» **Directives**
1 – Say whether each statement agrees with the cluster setup guide below. Answer yes or no for each and quote the words from the guide that decide it. (a) The cluster is set up with flannel-vxlan networking. (b) The create command asks for two worker nodes. (c) The new sshAccess value lets port 22 traffic in from anywhere on the internet.
2 – Pick up the cluster setup guide below right after its last sentence and write what comes next.

» **Excerpted text**
————————
Read the configuration and cross-reference your 3 private subnets and public utility subnets around the 3 AZs, make sure things are correct. Check the instance groups as well (they are actually AutoScaling Groups).

Once we’re sure that things are good, we can carry out the cluster provisioning for real. We still leverage Terraform to do it. kops can output Terraform configuration files so it makes our life easy.

Now let’s create the cluster for real! As we’ve been using Terraform to manage our AWS resources, luckily here we can use Terraform too as kops is able to generate Terraform configuration files. Run the following command:

kops create cluster --name=mx-cluster.k8s.local \
  --state=s3://mx-k8s-state \
  --zones "us-east-1a,us-east-1b,us-east-1c" \
  --node-count=1 \
  --node-size=m5.large \
  --associate-public-ip=false \
  --master-zones "us-east-1a,us-east-1b,us-east-1c" \
  --master-size=m5.large \
  --topology=private \
  --networking=flannel-vxlan \
  --bastion=false \
  --network-cidr="10.1.0.0/16" \
  --image="kope.io/k8s-1.9-debian-stretch-amd64-hvm-ebs-2018-03-11" \
  --admin-access="your.ip.address.topen/32" \
  --out=. \
  --target=terraform

You should see the kubernetes.tf file and a data folder generated in the current directory.

Here before we apply the configuration, we need to make a customization, if you notice the above yaml, the sshAccess defines whom to open the 22 for sshAccess. Because our nodes are in private subnets and we’ll use a VPN connection, we need to adjust this value to the following:

kops edit cluster --name=mx-cluster.k8s.local --state=s3://mx-k8s-state

// update this value
// sshAccess:
// from your.ip.address.topen/32 to 10.1.0.0/16
// This means allow any 22 traffic from the instances with in the VPC.

After making this change, we re-generate the terraform configurations by running:

kops update cluster --name=mx-cluster.k8s.local \
  --state=s3://mx-k8s-state \
  --out=. \
  --target=terraform

Apply the configuration to create the cluster:

1
2
3

terraform init
terraform plan -out plan
terraform apply "plan"

Once this command is done, all the required AWS resources will be already created, and K8S clusters will be bootstrapping on the master and worker nodes. You can check whether your cluster is up and running by:

kops validate cluster mx-cluster.k8s.local --state=s3://mx-k8s-state
Validating cluster mx-cluster.k8s.local

INSTANCE GROUPS
NAME			ROLE	MACHINETYPE	MIN	MAX	SUBNETS
master-us-east-1a	Master	m5.large	1	1	us-east-1a
master-us-east-1b	Master	m5.large	1	1	us-east-1b
master-us-east-1c	Master	m5.large	1	1	us-east-1c
nodes			Node	m5.large	1	1	us-east-1a,us-east-1b,us-east-1c

NODE STATUS
NAME				ROLE	READY
ip-10-1-121-175.ec2.internal	master	True
ip-10-1-39-127.ec2.internal	master	True
ip-10-1-47-176.ec2.internal	node	True
ip-10-1-86-18.ec2.internal	master	True

Your cluster mx-cluster.k8s.local is ready

To make yourself life easier, you can set environment variables for name and state so that you don’t have to repeat yourself every time.
————————
» **Data rows**
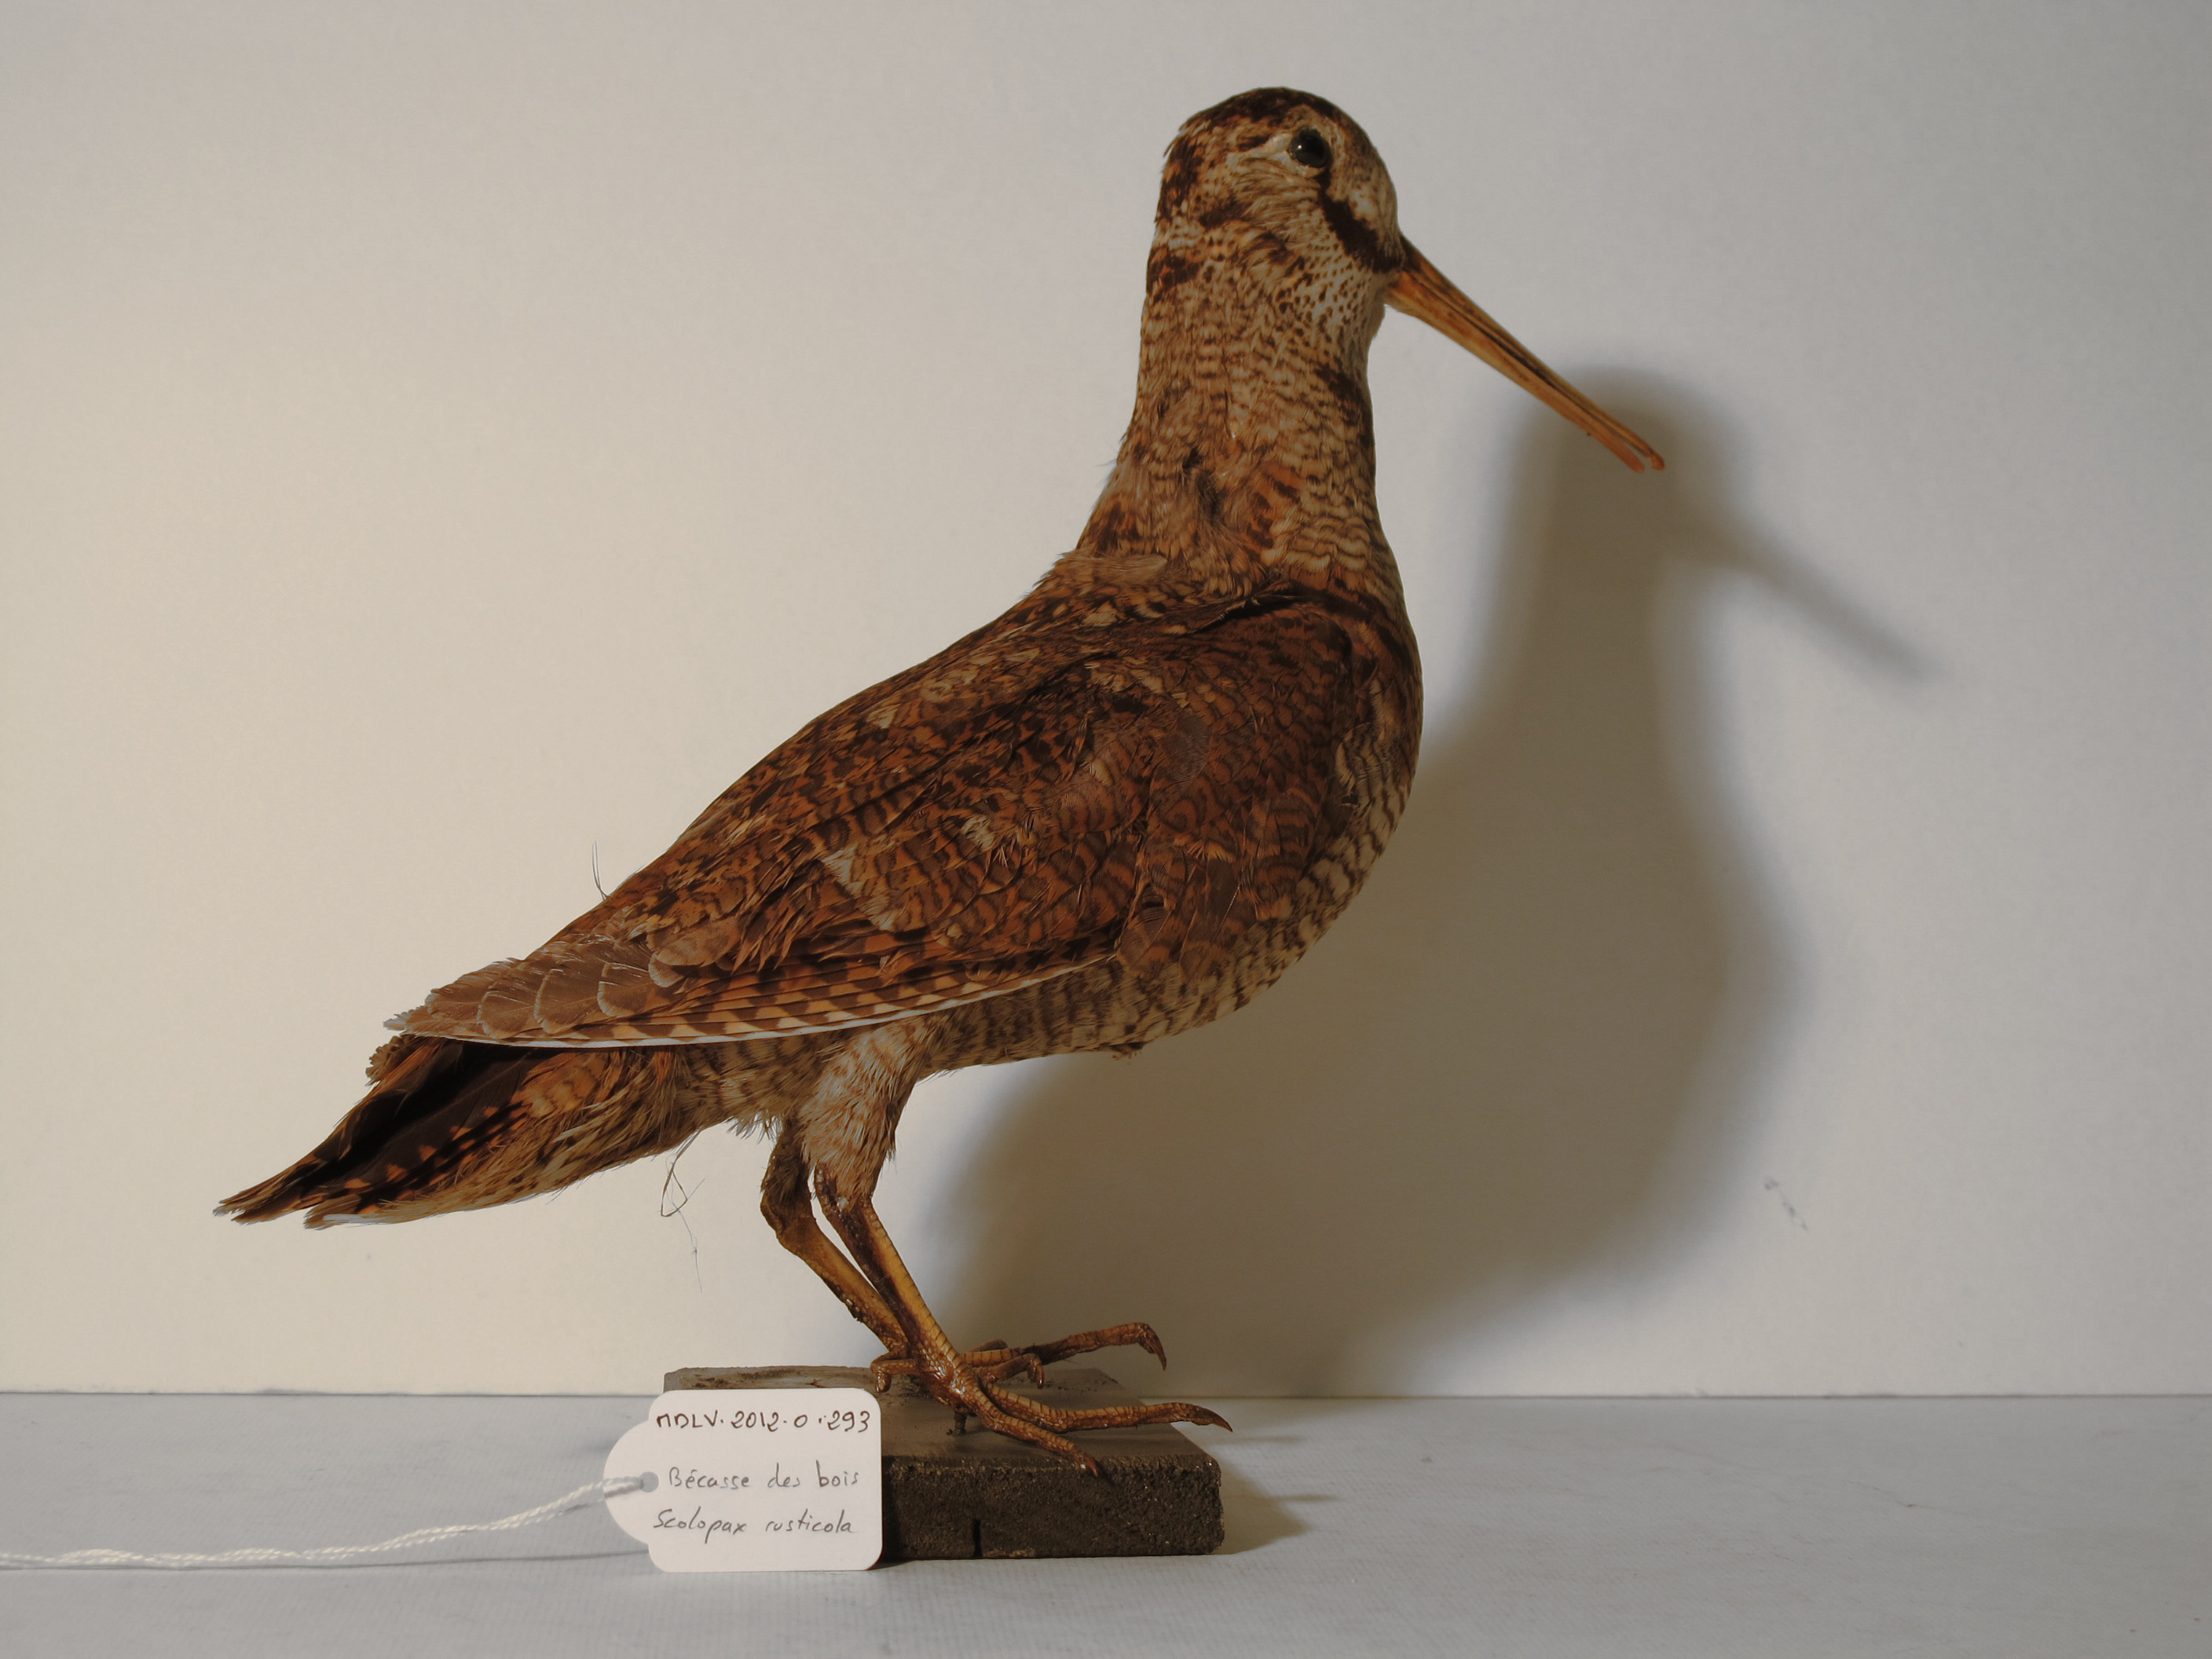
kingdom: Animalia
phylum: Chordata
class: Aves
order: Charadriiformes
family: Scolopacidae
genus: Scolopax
————————
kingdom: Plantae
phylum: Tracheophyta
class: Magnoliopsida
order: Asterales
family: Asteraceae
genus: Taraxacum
————————
» **Task-by-task outputs**
1 –
(a) Yes: "--networking=flannel-vxlan"
(b) No: "--node-count=1"
(c) No: "This means allow any 22 traffic from the instances with in the VPC."

2 –
export NAME=mx-cluster.k8s.local
export KOPS_STATE_STORE=s3://mx-k8s-state

kops validate cluster                                                                                                                                                                                            ✔  10008  13:05:34
Using cluster from kubectl context: mx-cluster.k8s.local

Validating cluster mx-cluster.k8s.local

INSTANCE GROUPS
NAME			ROLE	MACHINETYPE	MIN	MAX	SUBNETS
master-us-east-1a	Master	m5.large	1	1	us-east-1a
master-us-east-1b	Master	m5.large	1	1	us-east-1b
master-us-east-1c	Master	m5.large	1	1	us-east-1c
nodes			Node	m5.large	1	1	us-east-1a,us-east-1b,us-east-1c

NODE STATUS
NAME				ROLE	READY
ip-10-1-121-175.ec2.internal	master	True
ip-10-1-39-127.ec2.internal	master	True
ip-10-1-47-176.ec2.internal	node	True
ip-10-1-86-18.ec2.internal	master	True

Your cluster mx-cluster.k8s.local is ready

Up to this point, the k8s cluster is up and running, in order to make it usable for us, we need to do some additional work: add some add-ons to it. Proceed to next section for instructions.

Deploy required add-ons for Kubernetes Cluster on AWS

After the bare-metal k8s cluster is up and running, We still need to deploy some add-ons onto the cluster to make it usable.

Dashboard

We might want to have a nice web-based UI to check the status of our cluster, here comes in the dashboard.

1	kubectl create -f https://raw.githubusercontent.com/kubernetes/kops/master/addons/kubernetes-dashboard/v1.8.3.yaml

Now visit the dashboard at:

https://your-api-elb/ui

You will be prompt to input login credentials, the user name will be admin, the password can be get by running:

1	kubectl config view --minify

The dashboard is integrated with RBAC of k8s, so in order to view all resources, you need to grant the default user as a cluster admin.

vi kube-system-rbac-role-binding.yml

# Input the following configurations.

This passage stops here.